**WORK TO COMPLETE**
Whichever lines of the material contain "ankle", copy each of them.

**GIVEN ENTRIES**
■ ■ ■ ■
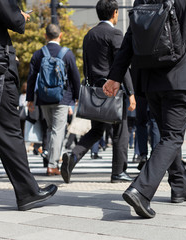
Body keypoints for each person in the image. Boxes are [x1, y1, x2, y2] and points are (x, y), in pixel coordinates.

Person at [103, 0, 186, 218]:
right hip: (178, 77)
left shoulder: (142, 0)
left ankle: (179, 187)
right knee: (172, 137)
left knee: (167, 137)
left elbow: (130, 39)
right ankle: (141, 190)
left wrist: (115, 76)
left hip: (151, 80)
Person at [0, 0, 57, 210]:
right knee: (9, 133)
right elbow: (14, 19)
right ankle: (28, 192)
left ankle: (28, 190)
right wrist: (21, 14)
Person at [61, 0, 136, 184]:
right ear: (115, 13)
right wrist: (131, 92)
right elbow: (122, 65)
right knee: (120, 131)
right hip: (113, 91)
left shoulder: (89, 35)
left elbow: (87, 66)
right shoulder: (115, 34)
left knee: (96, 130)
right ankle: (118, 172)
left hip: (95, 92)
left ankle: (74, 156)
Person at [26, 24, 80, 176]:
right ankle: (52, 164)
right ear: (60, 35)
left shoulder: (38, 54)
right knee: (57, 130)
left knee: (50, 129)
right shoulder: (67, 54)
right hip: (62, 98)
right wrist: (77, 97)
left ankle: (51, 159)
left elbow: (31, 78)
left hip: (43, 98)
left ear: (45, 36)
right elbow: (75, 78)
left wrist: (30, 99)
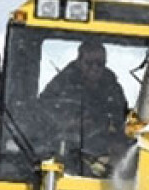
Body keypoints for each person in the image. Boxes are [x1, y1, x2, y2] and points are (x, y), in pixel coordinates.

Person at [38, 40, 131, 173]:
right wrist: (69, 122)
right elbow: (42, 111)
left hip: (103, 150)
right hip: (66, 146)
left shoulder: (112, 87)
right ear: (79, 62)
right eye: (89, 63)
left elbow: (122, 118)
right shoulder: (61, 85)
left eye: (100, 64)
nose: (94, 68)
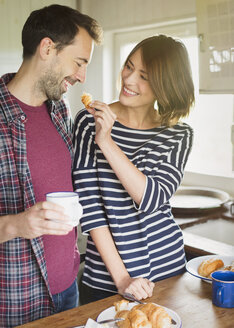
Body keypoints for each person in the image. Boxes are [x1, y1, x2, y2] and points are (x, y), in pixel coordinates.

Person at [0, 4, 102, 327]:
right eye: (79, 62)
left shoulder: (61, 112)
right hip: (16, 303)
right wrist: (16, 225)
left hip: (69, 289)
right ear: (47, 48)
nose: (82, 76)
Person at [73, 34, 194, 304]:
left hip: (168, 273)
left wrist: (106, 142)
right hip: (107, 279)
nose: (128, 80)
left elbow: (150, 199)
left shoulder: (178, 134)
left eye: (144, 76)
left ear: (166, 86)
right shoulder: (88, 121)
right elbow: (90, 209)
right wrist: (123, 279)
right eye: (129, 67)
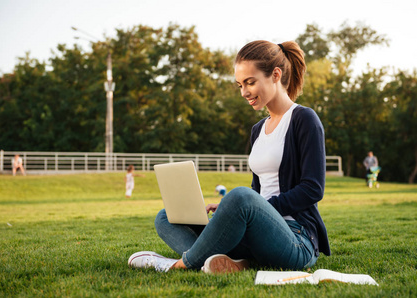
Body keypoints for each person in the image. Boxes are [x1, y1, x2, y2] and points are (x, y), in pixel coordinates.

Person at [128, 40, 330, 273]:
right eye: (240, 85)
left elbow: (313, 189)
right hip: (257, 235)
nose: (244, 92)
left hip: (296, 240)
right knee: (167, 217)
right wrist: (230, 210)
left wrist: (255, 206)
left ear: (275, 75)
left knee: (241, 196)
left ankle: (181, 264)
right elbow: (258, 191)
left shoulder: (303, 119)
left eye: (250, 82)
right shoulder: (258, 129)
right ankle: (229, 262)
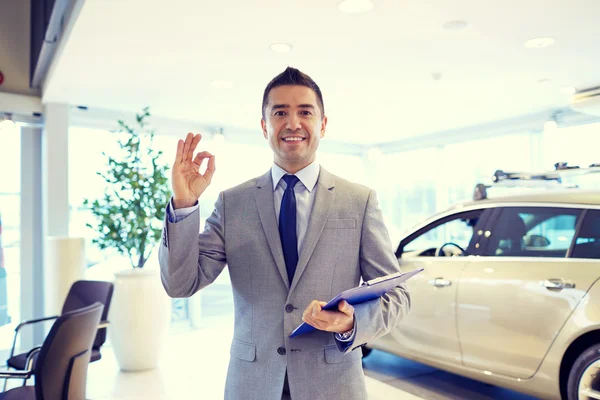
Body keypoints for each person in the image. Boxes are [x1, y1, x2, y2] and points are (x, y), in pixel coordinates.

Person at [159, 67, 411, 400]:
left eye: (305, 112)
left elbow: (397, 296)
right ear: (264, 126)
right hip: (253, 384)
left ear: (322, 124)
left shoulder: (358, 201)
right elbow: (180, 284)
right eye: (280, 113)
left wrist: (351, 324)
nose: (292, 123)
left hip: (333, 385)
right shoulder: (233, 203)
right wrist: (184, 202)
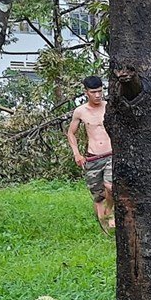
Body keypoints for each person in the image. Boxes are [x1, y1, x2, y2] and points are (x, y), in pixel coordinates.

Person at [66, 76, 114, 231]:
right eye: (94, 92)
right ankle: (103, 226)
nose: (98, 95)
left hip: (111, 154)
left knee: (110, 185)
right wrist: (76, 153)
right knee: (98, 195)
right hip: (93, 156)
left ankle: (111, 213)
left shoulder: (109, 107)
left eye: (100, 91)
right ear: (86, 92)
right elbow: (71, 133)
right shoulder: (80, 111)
■ ■ ■ ■
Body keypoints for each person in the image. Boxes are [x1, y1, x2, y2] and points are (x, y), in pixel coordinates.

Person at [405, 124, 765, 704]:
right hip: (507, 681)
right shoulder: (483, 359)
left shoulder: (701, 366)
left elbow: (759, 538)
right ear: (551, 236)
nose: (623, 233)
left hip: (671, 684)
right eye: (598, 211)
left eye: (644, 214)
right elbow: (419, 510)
■ ■ ■ ■
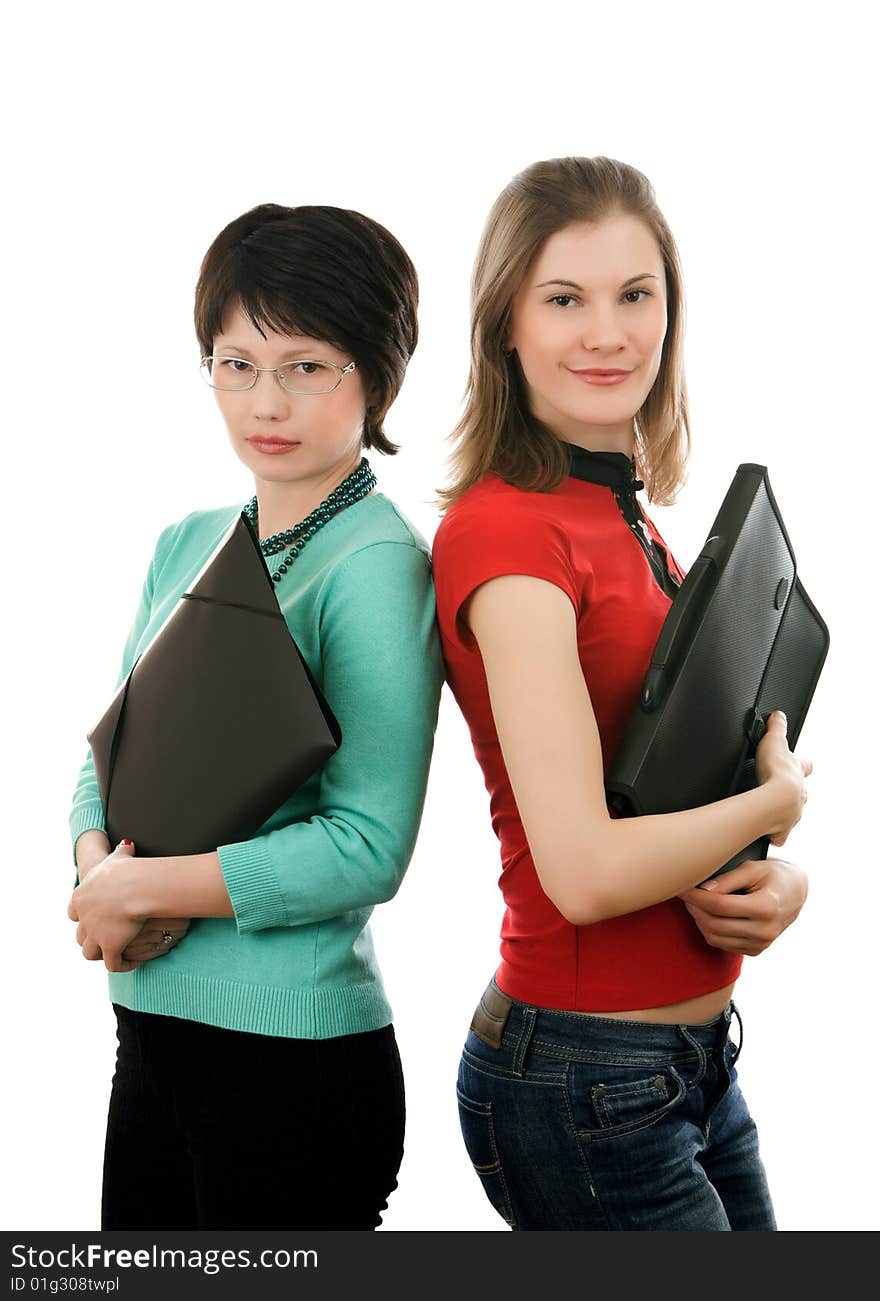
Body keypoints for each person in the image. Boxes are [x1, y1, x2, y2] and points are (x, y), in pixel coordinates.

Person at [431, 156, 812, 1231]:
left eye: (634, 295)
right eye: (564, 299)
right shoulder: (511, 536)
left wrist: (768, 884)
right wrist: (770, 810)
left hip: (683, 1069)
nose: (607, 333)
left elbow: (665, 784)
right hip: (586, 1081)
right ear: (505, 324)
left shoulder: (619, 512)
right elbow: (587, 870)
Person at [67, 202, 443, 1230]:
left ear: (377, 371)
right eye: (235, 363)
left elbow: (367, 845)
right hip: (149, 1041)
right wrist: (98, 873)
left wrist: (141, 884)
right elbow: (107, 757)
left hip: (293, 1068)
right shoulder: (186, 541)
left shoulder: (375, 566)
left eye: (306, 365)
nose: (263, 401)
■ ■ ■ ■
**RESULT BELOW**
left ankle: (179, 187)
right ankle: (141, 190)
right ankle: (28, 192)
left ankle: (28, 190)
right ankle: (118, 172)
left ankle: (74, 156)
right ankle: (52, 164)
left ankle: (51, 159)
left ankle: (181, 264)
right ankle: (229, 262)
right ankle: (103, 226)
left ankle: (111, 213)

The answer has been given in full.